According to the inaugural lecturer, the primary health care system in Nigeria does not function optimally and there is need to address the problem towards stopping needless preventable deaths of infants.

He said, “The current crude birth rate of 38/1000 in Nigeria translates to roughly 7.6 million live births yearly. With the current neonatal mortality rate of 36/1000 live births in Nigeria, close to 275,000 babies die within the first twenty-eight days of life every year. These deaths translate to about 750 neonatal deaths per day all over the country!

“If we assume an average plane transports about 150 passengers per flight, 750 neonatal deaths per day may translate to about five air crashes every day! These 750 newborn deaths per day translate to 31 newborn deaths per hour, meaning that a baby dies every other minute in Nigeria.
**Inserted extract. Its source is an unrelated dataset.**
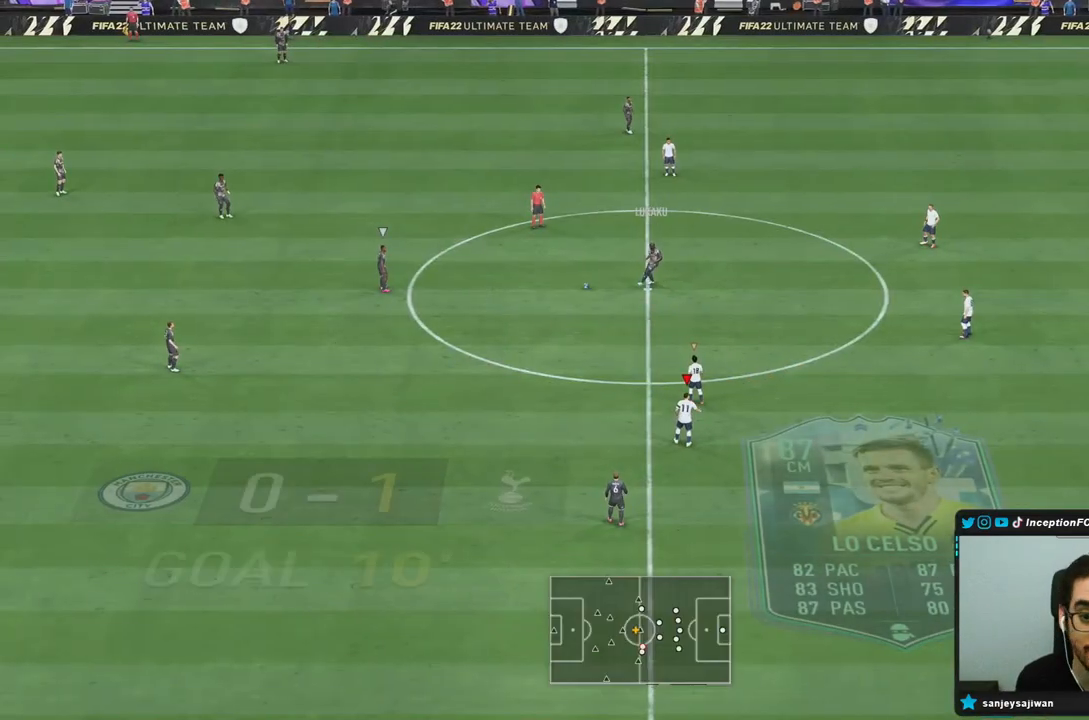
{"dt_ms": 500, "buttons": [], "left_stick": "up", "right_stick": "center", "events": [[50, "left_stick", "up"], [117, "right_stick", "center"]]}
Gruesome as this picture appears, it is our sad reality.”

He called for increased funding of Nigeria’s health sector to make its primary health care system function optimally and curb the growing mortality rate of newborn babies and under-five children in the country.

Ogunlesi, who is also a neonatal medicine physician at the Olabisi Onabanjo University Teaching Hospital (OOUTH), Sagamu, asked state governments to judiciously invest in the establishment of neonatal intensive care units to improve access to advanced facilities instead of expending funds on bullet-proof vehicles for politicians and political office holders.

The scholar recommended the expansion of the scope of the existing National Health Insurance Scheme (NHIS) in the country to include newborn care.

He also urged experts in sociology, insurance and public sector economy to assist with developing appropriate community-based insurance models for the nation’s health sector.